§ **What this task involves**
In the records below, find each line holding the word "primitives" and copy it.

§ **Extracted data**
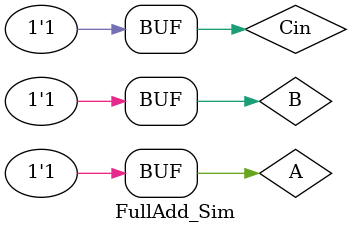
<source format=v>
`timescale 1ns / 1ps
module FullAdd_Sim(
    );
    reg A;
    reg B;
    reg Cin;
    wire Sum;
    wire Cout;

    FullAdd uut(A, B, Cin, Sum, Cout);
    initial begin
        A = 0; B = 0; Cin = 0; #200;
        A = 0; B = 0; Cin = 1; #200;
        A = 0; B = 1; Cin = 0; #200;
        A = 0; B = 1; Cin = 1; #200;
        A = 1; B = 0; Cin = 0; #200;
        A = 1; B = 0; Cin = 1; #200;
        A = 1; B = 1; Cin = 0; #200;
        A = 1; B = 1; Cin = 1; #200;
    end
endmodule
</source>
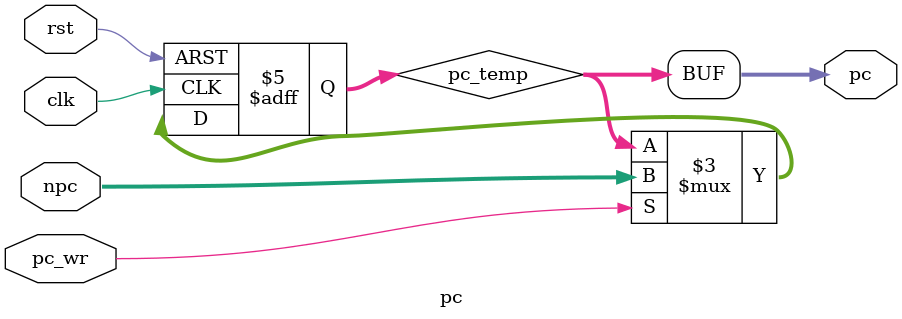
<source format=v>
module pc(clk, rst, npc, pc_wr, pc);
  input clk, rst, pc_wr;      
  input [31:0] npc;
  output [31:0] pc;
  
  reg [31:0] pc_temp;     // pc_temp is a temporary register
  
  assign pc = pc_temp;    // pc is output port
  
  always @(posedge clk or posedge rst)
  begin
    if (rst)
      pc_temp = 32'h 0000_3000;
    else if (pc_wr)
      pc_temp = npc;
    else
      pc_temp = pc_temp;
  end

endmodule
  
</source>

...

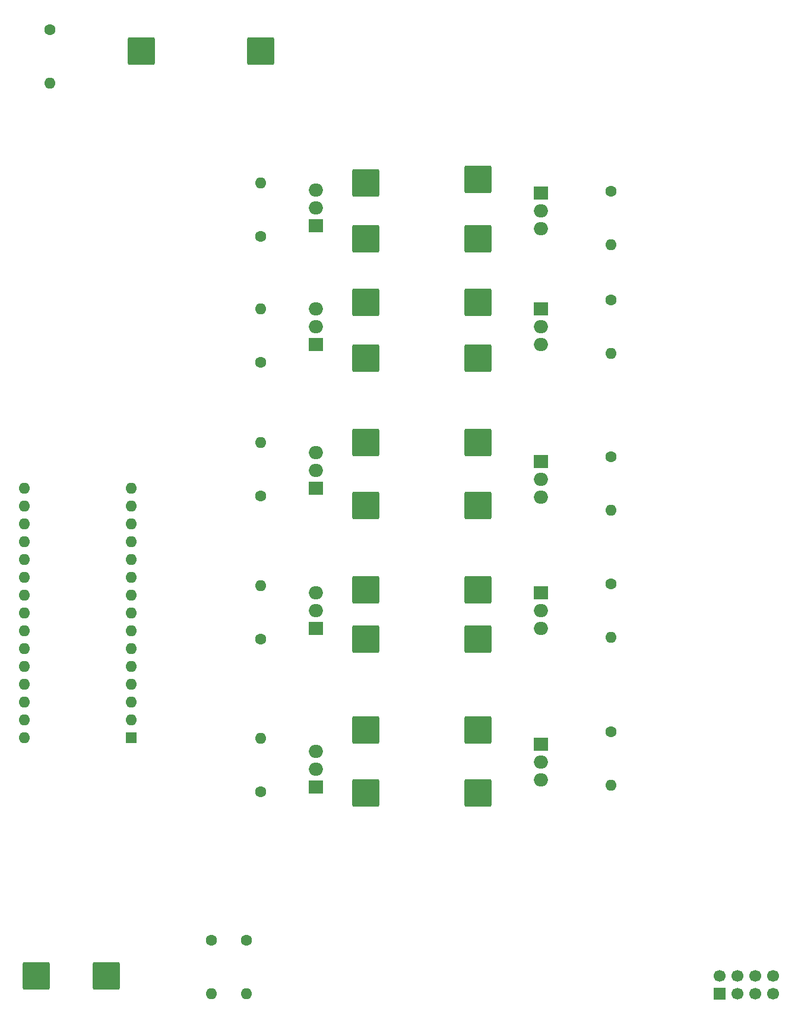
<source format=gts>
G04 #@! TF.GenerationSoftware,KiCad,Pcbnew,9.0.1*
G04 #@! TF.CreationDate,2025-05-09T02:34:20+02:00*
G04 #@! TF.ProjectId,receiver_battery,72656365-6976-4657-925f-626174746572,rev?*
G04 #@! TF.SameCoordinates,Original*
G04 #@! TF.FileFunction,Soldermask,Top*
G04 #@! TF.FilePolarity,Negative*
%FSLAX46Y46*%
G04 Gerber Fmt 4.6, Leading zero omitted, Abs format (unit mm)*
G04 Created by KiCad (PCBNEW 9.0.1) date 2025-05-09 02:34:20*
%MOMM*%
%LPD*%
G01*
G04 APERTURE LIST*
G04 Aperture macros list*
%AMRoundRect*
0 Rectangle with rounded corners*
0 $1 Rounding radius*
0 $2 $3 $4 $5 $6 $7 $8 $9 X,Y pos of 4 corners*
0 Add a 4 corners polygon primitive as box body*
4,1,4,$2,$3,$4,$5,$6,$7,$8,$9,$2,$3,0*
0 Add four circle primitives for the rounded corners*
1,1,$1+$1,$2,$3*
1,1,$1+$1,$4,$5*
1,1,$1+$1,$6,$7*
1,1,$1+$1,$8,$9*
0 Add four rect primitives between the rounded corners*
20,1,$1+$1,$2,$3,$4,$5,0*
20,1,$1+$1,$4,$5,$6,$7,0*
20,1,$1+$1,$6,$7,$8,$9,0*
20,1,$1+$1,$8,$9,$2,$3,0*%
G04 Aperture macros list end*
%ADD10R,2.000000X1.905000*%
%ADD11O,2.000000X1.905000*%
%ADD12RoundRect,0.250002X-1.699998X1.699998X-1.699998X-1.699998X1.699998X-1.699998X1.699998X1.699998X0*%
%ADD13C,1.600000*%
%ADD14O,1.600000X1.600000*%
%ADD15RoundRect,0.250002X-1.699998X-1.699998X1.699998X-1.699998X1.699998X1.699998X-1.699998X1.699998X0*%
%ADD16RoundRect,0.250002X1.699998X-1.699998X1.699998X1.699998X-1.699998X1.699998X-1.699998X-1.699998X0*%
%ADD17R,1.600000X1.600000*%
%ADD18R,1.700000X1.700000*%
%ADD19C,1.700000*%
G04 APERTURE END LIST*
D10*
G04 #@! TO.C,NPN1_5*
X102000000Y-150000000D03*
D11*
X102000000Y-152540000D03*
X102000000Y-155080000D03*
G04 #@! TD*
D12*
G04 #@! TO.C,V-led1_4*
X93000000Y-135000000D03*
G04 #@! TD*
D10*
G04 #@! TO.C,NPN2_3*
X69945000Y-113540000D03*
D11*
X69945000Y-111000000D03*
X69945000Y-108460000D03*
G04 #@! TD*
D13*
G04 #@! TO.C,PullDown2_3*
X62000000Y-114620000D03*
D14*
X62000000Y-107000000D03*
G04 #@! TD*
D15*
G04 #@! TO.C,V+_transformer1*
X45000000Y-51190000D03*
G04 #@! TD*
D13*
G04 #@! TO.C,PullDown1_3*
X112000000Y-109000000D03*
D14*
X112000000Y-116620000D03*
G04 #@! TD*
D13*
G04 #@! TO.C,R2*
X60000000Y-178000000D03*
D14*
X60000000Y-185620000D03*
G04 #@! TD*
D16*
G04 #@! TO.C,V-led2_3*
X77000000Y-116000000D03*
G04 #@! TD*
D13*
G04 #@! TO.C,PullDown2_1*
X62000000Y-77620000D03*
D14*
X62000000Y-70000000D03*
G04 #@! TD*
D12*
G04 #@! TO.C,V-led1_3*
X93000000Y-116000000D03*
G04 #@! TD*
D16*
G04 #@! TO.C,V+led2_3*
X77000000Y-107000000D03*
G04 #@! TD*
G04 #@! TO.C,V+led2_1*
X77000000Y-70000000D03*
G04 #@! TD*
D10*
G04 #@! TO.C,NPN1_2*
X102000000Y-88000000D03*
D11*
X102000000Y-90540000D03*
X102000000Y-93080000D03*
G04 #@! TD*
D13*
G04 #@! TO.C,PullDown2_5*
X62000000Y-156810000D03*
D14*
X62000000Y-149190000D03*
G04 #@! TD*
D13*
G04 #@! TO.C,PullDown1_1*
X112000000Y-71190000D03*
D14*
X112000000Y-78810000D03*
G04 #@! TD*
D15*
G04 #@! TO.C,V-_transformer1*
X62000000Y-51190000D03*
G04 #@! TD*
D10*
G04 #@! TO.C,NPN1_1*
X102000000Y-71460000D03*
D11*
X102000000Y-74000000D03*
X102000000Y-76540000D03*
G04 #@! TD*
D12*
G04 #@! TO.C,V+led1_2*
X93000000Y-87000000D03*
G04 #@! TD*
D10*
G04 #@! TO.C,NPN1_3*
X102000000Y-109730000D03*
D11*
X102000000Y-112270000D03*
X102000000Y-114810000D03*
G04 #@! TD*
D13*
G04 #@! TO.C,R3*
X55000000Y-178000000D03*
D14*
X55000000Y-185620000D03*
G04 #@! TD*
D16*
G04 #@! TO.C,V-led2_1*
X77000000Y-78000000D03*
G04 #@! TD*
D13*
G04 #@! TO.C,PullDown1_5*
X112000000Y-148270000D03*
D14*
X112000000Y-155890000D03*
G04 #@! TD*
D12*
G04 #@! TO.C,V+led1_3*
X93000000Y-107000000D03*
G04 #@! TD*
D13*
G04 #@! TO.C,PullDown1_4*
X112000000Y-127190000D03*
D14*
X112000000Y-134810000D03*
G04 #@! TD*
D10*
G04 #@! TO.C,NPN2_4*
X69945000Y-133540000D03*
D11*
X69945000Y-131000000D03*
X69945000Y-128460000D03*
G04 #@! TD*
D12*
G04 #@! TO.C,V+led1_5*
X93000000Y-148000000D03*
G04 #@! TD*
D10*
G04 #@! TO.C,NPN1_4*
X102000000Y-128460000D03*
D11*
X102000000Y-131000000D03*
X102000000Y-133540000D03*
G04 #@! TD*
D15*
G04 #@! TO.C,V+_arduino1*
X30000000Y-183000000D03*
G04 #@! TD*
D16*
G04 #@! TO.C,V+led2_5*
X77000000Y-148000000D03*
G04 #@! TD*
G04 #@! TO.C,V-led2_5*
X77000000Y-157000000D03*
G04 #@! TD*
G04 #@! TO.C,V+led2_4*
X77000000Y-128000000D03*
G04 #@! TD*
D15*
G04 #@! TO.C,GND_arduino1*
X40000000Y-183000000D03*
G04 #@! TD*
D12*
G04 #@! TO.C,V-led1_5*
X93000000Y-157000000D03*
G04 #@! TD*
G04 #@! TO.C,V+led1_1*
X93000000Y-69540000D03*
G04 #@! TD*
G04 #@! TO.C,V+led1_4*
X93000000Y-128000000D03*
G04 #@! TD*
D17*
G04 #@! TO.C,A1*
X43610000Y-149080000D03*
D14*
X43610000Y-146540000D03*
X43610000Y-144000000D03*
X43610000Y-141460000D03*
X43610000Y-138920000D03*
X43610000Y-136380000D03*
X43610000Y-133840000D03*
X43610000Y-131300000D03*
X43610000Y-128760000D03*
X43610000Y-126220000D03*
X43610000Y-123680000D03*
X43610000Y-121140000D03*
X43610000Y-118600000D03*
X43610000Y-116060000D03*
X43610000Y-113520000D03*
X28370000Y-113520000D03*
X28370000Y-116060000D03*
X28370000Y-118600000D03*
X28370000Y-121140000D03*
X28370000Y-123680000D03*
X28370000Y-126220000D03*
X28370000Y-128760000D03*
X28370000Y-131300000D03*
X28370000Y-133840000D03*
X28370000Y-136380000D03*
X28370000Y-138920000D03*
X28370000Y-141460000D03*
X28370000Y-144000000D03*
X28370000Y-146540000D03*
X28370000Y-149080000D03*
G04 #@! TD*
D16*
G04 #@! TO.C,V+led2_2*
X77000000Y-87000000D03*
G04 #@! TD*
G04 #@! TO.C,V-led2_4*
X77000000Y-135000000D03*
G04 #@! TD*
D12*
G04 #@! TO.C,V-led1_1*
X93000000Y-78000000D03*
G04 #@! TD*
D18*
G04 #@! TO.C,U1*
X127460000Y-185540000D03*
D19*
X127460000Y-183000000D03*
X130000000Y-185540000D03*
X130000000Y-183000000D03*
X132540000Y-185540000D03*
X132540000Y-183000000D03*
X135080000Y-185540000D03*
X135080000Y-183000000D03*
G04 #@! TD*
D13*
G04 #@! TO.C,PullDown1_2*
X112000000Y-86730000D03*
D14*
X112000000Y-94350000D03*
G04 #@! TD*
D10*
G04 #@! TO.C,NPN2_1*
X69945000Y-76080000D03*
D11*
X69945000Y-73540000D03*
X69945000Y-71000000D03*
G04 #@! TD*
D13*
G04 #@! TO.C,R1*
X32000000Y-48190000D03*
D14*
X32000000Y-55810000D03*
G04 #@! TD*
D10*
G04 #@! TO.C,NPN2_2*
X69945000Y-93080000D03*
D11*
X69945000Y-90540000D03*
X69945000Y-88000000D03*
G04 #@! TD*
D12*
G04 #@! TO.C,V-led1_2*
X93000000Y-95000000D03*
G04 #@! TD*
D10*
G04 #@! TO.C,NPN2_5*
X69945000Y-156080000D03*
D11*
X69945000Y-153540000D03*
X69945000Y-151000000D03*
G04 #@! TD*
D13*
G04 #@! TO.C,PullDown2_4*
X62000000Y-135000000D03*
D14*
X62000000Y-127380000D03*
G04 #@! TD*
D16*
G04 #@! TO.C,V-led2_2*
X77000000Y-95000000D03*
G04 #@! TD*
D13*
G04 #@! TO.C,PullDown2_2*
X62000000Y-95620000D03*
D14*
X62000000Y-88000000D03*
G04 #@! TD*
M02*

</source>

§ **Response area**
0 Add four circle primitives for the rounded corners*
0 Add four rect primitives between the rounded corners*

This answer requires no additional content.